All in all, the loot trade system actually prevents ninja looting better than the old system that way.
But what if it’s a weapon that is an upgrade and they can use but haven’t learned yet ?
Hunter and polearm is an example. Remember polearms cost 1g to learn. As a hunter I didn’t learn polearms until I got one.
And on a pserver a green polearm dropped in a DM run.

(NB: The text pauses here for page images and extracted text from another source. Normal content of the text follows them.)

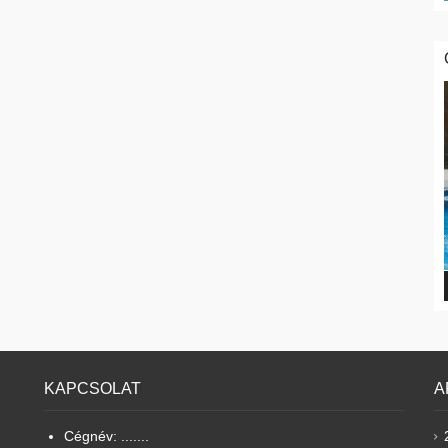
KAPCSOLAT
A
Cégnév: .......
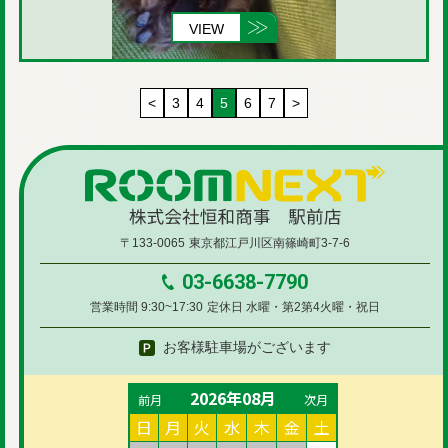
VIEW
<
3
4
5
6
7
>
〒133-0065
東京都江戸川区南篠崎町3-7-6
03-6638-7790
営業時間 9:30~17:30
定休日 水曜・第2第4火曜・祝日
お客様駐車場がございます
2026年08月
前月
次月
日
月
火
水
木
金
土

I told the group I hadn’t learned polearms yet but it was an upgrade and I was going to roll need and then farm that 1g.
If you are that worried about friend ninjas, just set it to master looter and have people do /roll in chat along with whether their roll is need or greed. That way you will see who rolls what.
Weapons are obviously a grey area and not something I would hold to below max level chars. you can always keep a list if you need to know which weapons a class can wear and which need to be trained. At max level I would expect all weapons to be trained. One can also check to see their current weapons to see if they’re already wearing, say, a polearm that needs to be trained.
Armor/trinkets is a completely different story.
a Simple solution to the problem
if you roll need. the item becomes soul bound. and untradeable.
this restricts loot trading to greed rolls and master looted items.